Fidelity comparator — compare real vs synthetic data quality.

Produces a FidelityReport with per-column and per-table scores (0-100) based on statistical tests, distribution matching, null rates, and cardinality analysis.

Classes

ColumnFidelity dataclass

Fidelity metrics for a single column.

TableFidelity dataclass

Fidelity metrics for a table.

FidelityReport dataclass

Complete fidelity report comparing real vs synthetic data.

Methods:
summary()

Generate a plain-text summary.

to_markdown()

Generate markdown report.

failing_columns(threshold=85.0)

Return (table, column, score) tuples for columns below threshold.

Parameters:

Name Type Description Default
threshold float

Score threshold (0-100). Columns with score < threshold are included.

85.0

Returns:

Type Description
list[tuple[str, str, float]]

List of (table_name, column_name, score) tuples, sorted by score (lowest first).

to_dict()

Return a JSON-serializable dict representation.

to_dataframe()

Return a flat pandas DataFrame with one row per column.

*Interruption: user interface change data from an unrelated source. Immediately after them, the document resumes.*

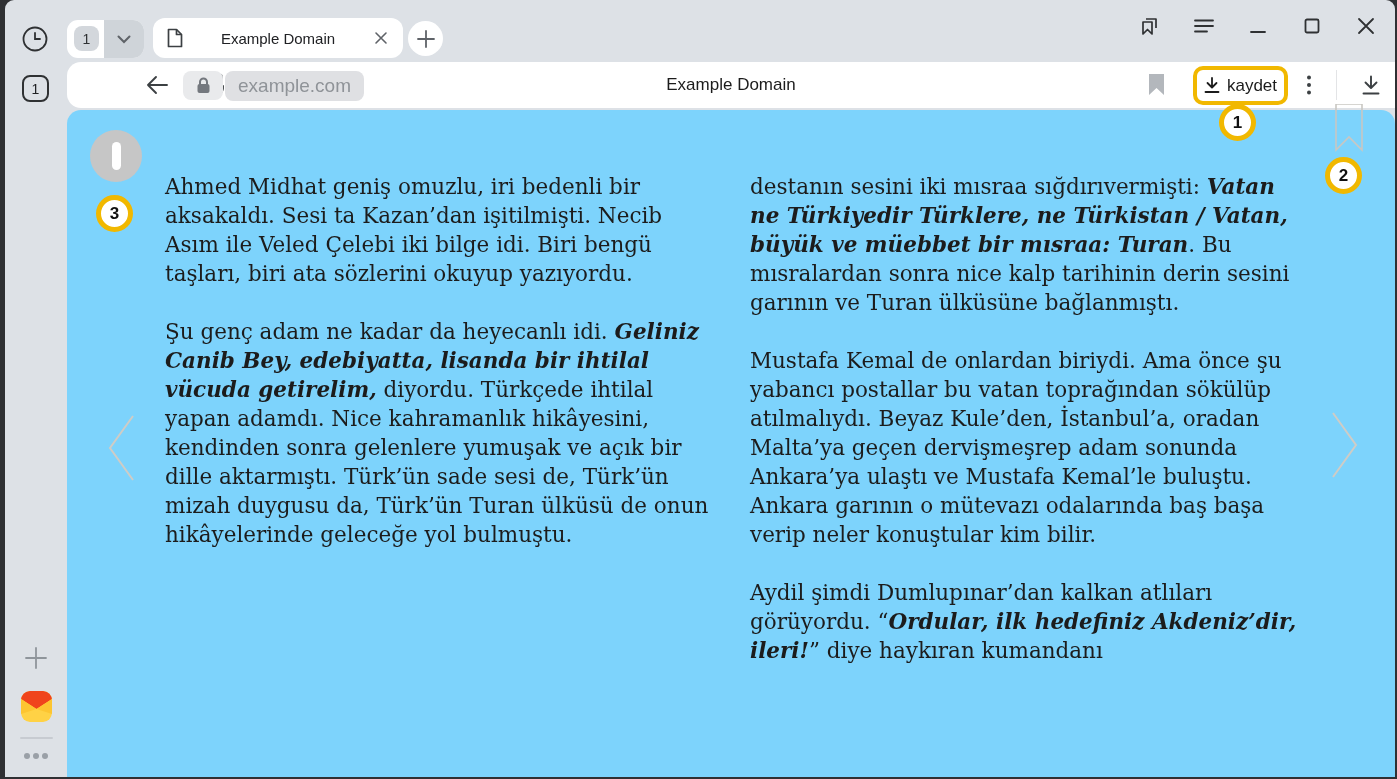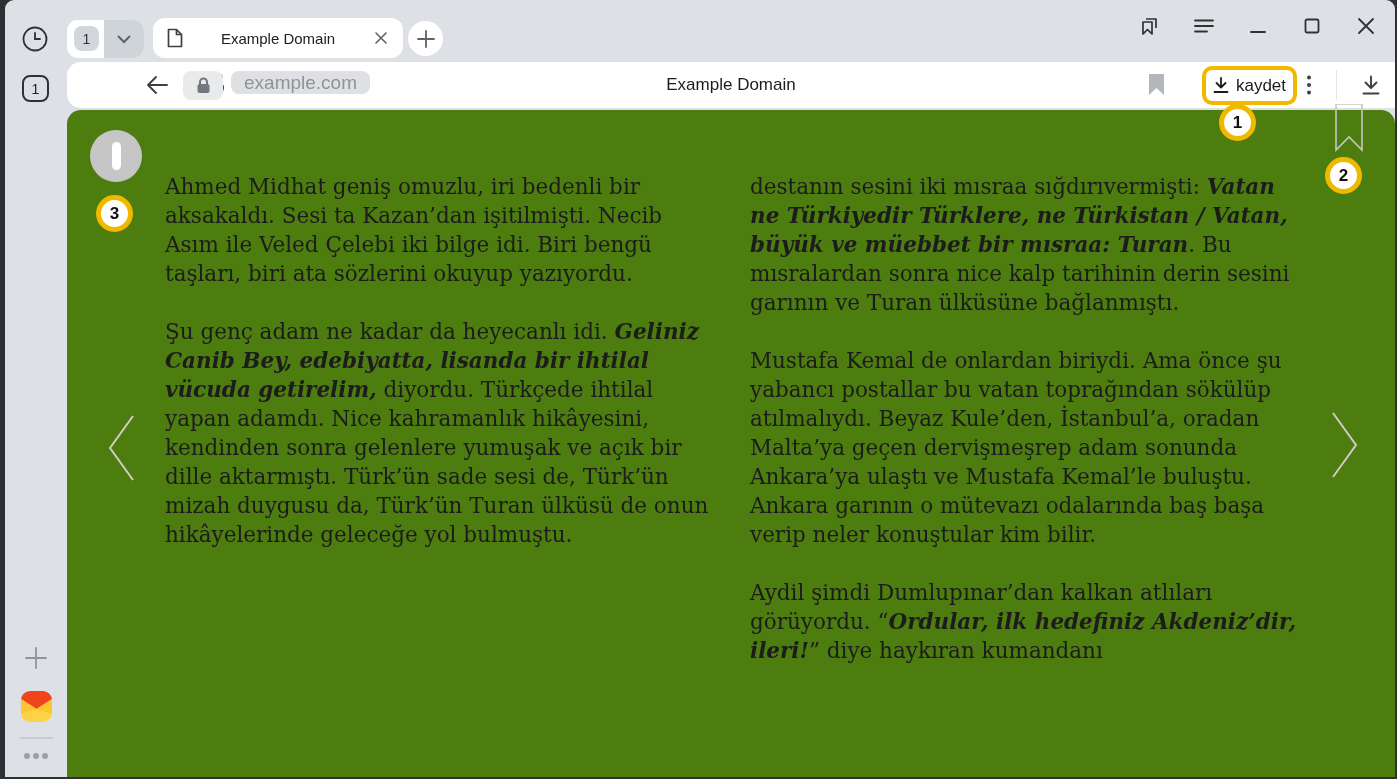--- a/index.html
+++ b/index.html
@@ -28,35 +28,35 @@
   .newtab-btn { left:403px; top:21px; width:35px; height:35px; background:#ffffff; border-radius:50%; }
 
   .win-controls { position:absolute; top:12px; right:18px; height:28px; display:flex; align-items:center; gap:32px; }
   .win-controls .icon-btn { position:static; width:22px; height:22px; }
 
   
   .toolbar { position:absolute; left:62px; top:62px; right:0; height:46px; background:#ffffff; border-radius:14px 0 0 14px; }
   .back-btn { left:78px; top:12px; width:24px; height:22px; }
   .reload-btn { left:132px; top:10px; width:27px; height:27px; }
   .lock-pill { position:absolute; left:116px; top:9px; width:40px; height:29px; background:#e9eaec; border-radius:8px; display:flex; align-items:center; justify-content:center; }
-  .domain-pill { position:absolute; left:164px; top:9px; height:23px; background:#dfe0e3; border-radius:8px; display:flex; align-items:center; padding:0 13px; }
+  .domain-pill { position:absolute; left:158px; top:9px; height:30px; background:#dfe0e3; border-radius:8px; display:flex; align-items:center; padding:0 13px; }
   .domain-text { font-size:19px; color:#8f9398; }
   .toolbar-title { position:absolute; left:400px; right:400px; top:0; height:46px; display:flex; align-items:center; justify-content:center; font-size:17px; color:#1c1c1c; }
   .bm-flag-btn { left:1080px; top:12px; width:18px; height:22px; }
-  .save-highlight { position:absolute; left:1126px; top:4px; width:95px; height:39px; border:4px solid #f1b800; border-radius:10px; display:flex; align-items:center; justify-content:center; gap:7px; cursor:pointer;margin-left:9px; }
+  .save-highlight { position:absolute; left:1126px; top:4px; width:95px; height:39px; border:4px solid #f1b800; border-radius:10px; display:flex; align-items:center; justify-content:center; gap:7px; cursor:pointer; }
   .save-label { font-size:17px; color:#1c1c1c; }
   .kebab-btn { left:1232px; top:11px; width:20px; height:24px; }
   .toolbar-divider { position:absolute; left:1269px; top:8px; width:1px; height:30px; background:#e3e4e6; }
   .download-btn { left:1292px; top:11px; width:24px; height:24px; }
 
   
   .ann { position:absolute; width:37px; height:37px; background:#ffffff; border:5px solid #f1b800; border-radius:50%; display:flex; align-items:center; justify-content:center; font-size:17px; font-weight:bold; color:#101010; z-index:30; }
 
   
-  .content { position:absolute; left:62px; top:110px; right:0; bottom:0; background:#4d7c0f; border-radius:14px 14px 0 0; }
+  .content { position:absolute; left:62px; top:110px; right:0; bottom:0; background:#7dd3fc; border-radius:14px 14px 0 0; }
   .listen-btn { position:absolute; left:23px; top:20px; width:52px; height:52px; background:#c6c6c6; border-radius:50%; display:flex; align-items:center; justify-content:center; cursor:pointer; }
   .listen-bar { width:9px; height:28px; background:#ffffff; border-radius:5px; }
   .pager { position:absolute; cursor:pointer; }
   .pager-left { left:38px; top:303px; }
   .pager-right { left:1262px; top:300px; }
   .ribbon-btn { position:absolute; left:1268px; top:-6px; cursor:pointer; }
 
   .article-col { position:absolute; top:62px; width:552px; font-family:"DejaVu Serif", serif; font-size:21.5px; line-height:29px; color:#1c1c1c; }
   .article-col p { margin:0 0 29px 0; }
   .article-col .bi { font-weight:bold; font-style:italic; }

to_html(title='Spindle Fidelity Report')

Render fidelity report as a self-contained HTML page.

Uses inline CSS — no external dependencies. Score bands: green ≥ 85, amber 70-84, red < 70.

score(real, synthetic, table_name='table', threshold=85.0) classmethod

Compare two DataFrames and return a FidelityReport.

Convenience classmethod for single-table comparison.

Parameters:

Name Type Description Default
real 'pd.DataFrame'

Real data DataFrame.

required
synthetic 'pd.DataFrame'

Synthetic data DataFrame to compare.

required
table_name str

Name for the table in the report (default: "table").

'table'
threshold float

Score threshold for failing_columns() (default: 85.0).

85.0

Returns:

Type Description
'FidelityReport'

FidelityReport comparing the two DataFrames.

FidelityComparator

Compare real and synthetic datasets to produce a fidelity report.

Methods:
compare(real, synthetic)

Compare real vs synthetic data across all shared tables.